From the Guidelines
A scaphoid hidden fracture requires immediate immobilization in a thumb spica cast or splint, even when initial X-rays appear normal but clinical suspicion exists. If you have wrist pain, tenderness in the anatomical snuffbox, or pain with axial compression of the thumb after a fall on an outstretched hand, you should be treated as having a potential scaphoid fracture despite negative X-rays. Advanced imaging with MRI or CT scan should be obtained within 1-2 weeks if symptoms persist, as these can detect fractures missed on plain radiographs 1.
Key Considerations
- The scaphoid has a tenuous blood supply, particularly to its proximal pole, putting it at high risk for avascular necrosis, non-union, and long-term wrist arthritis if fractures are missed or inadequately treated 2.
- Early detection and proper management are crucial to prevent these complications, which can lead to chronic pain and disability.
- Treatment typically involves 6-12 weeks of immobilization for non-displaced fractures, while displaced fractures often require surgical fixation.
Imaging Recommendations
- Either MRI without IV contrast or CT without IV contrast is usually appropriate for detecting radiographically occult fractures or stress fractures 1.
- IV contrast does not add to the examination and is usually not appropriate 1.
- MRI is highly sensitive to changes in bone marrow composition and can be used to identify radiographically occult acute fractures throughout the skeleton, including in the wrist 1.
Clinical Approach
- Clinical suspicion of a scaphoid fracture should be based on a history of trauma and focal pain on palpation, and confirmed with radiographic studies or advanced imaging if necessary 3.

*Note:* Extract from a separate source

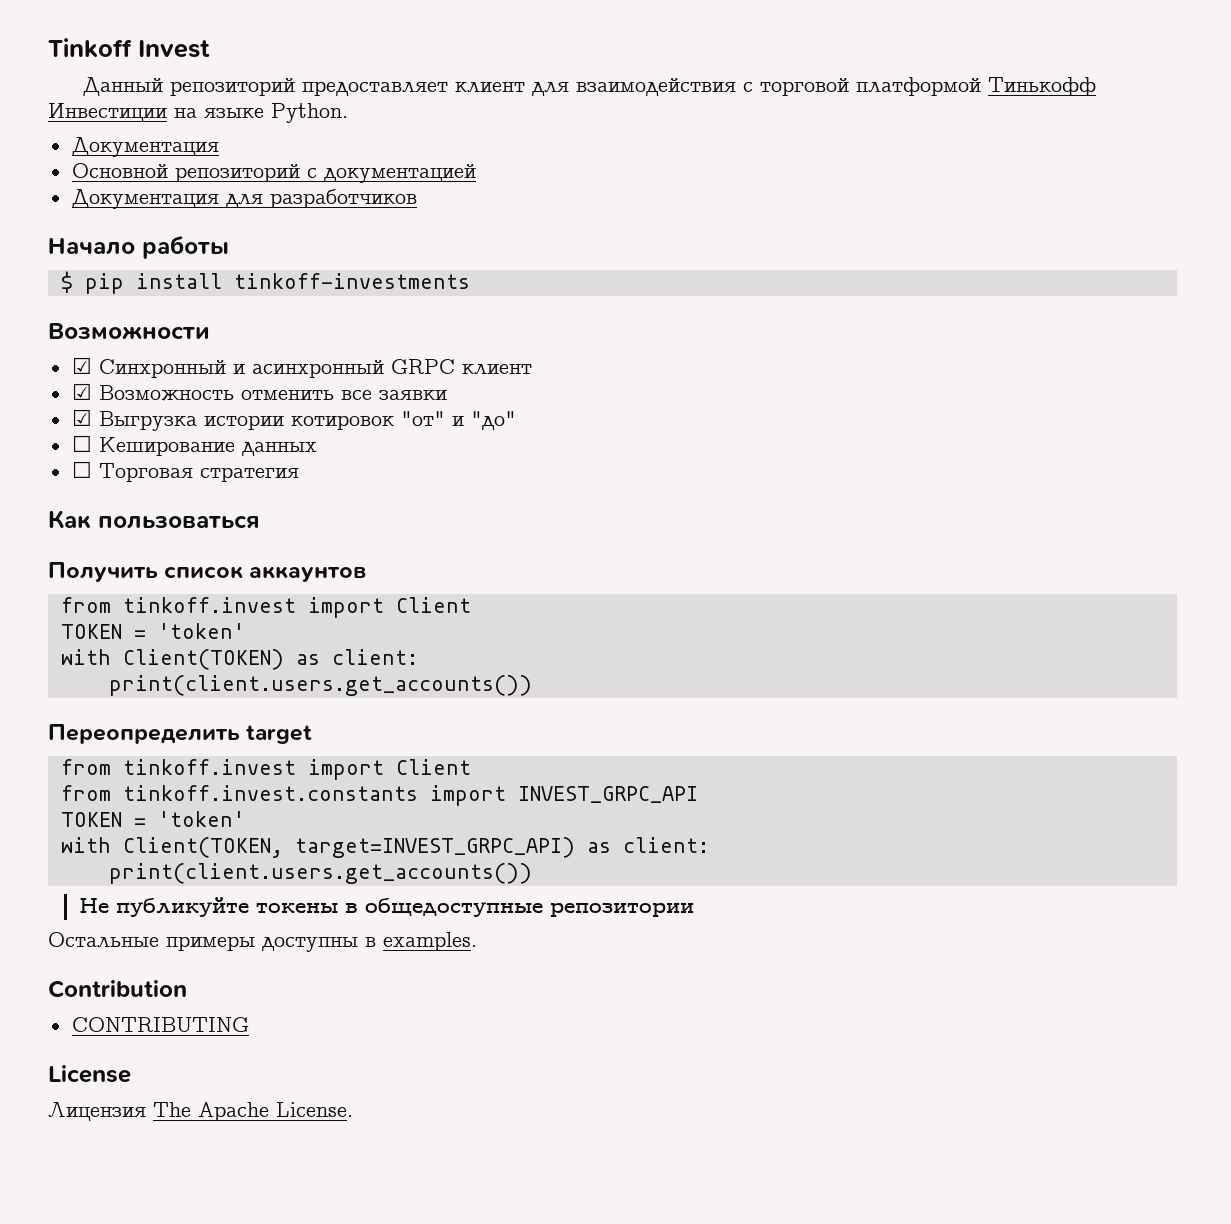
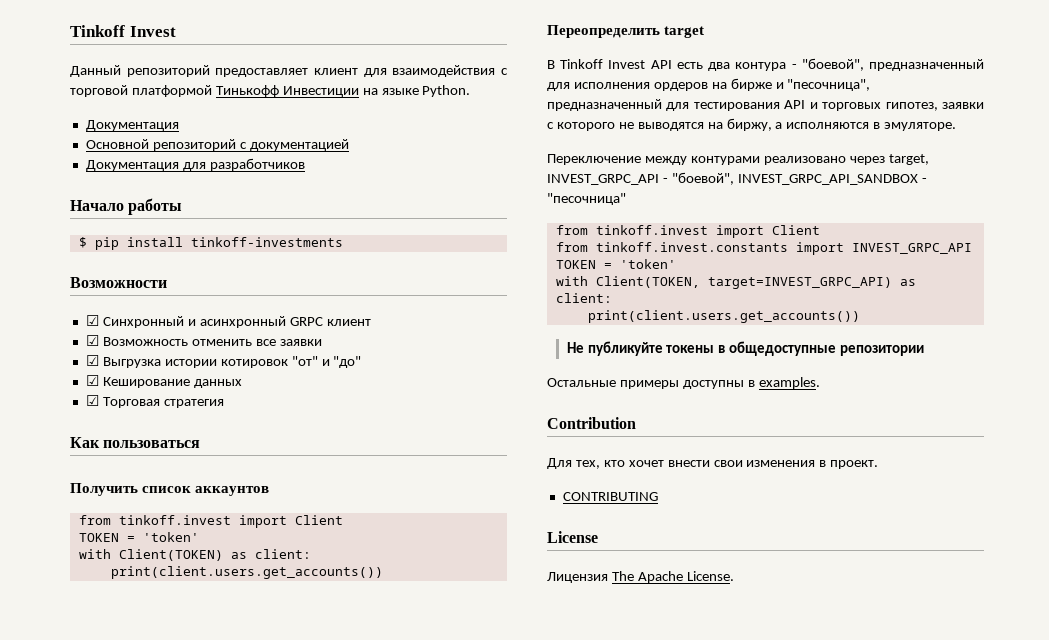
[71,435,92,452] ☐ -> [85,375,99,386] ☑
[71,461,92,478] ☐ -> [85,395,99,406] ☑
(313, 734) none -> [547,58,984,71] [547,78,871,91] [547,99,985,111] [547,118,957,131] [547,154,929,165] [547,172,927,185] [547,193,626,205] // В Tinkoff Invest API есть два контура - "боевой", предназначенный для исполнения ордеров на бирже и "песочница", предназначенный для тестирования API и торговых гипотез, заявки с которого не выводятся на биржу, а исполняются в эмуляторе. // Переключение между контурами реализовано через target, INVEST_GRPC_API - "боевой", INVEST_GRPC_API_SANDBOX - "песочница"
(187, 989) none -> [547,458,879,469] // Для тех, кто хочет внести свои изменения в проект.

- Immobilization and prompt evaluation with advanced imaging are critical to prevent long-term complications and ensure optimal outcomes.
From the Research
Diagnosis of Scaphoid Hidden Fracture
- Scaphoid fractures are among the most common fractures of the bones of the wrist and usually result from a forceful extension of the wrist 4.
- If the diagnosis cannot be established by clinical and radiographic examination, advanced imaging modalities such as MRI, CT, bone scintigraphy, or ultrasound are recommended 4, 5, 6, 7.
- MRI has been shown to have the highest sensitivity and specificity for diagnosing scaphoid fractures, with a sensitivity of 94.2% and specificity of 97.7% 5.
- CT scan also has high sensitivity and specificity, with values of 81.5% and 96.0%, respectively 5.
- Ultrasound has been found to have a sensitivity of 78% and specificity of 89% in diagnosing scaphoid fractures 7.
- Bone scintigraphy has been shown to be accurate in diagnosing occult scaphoid fractures, but may over-diagnose in some cases 6.
Imaging Modalities for Scaphoid Fracture Diagnosis
- MRI is the imaging modality of choice for depiction of radiographically occult scaphoid fracture, bone contusion, and associated soft tissue injury 8.
- CT is useful for visualization and characterization of the fracture line, and the amount of displacement and angulation of the fracture fragments 8.
- Ultrasound can be used to investigate occult suspected scaphoid fractures, allowing for early diagnosis and eliminating the need for more invasive or expensive diagnostic tests in most cases 7.
- Bone scintigraphy can be used to diagnose occult scaphoid fractures, but its accuracy may be limited by over-diagnosis in some cases 6.
Treatment of Scaphoid Fractures
- Nonsurgical treatment with cast immobilization is recommended for stable fractures, while open reduction and screw fixation is recommended for unstable fractures 4.
- Percutaneous screw fixation can be considered as an alternative to treatment with a thumb spica cast for nondisplaced or minimally displaced scaphoid fractures 4.
- Early mobilization of stable fractures after internal fixation and the possible use of a playing splint after athletic injuries when secure internal fixation is achieved are also recommended 4.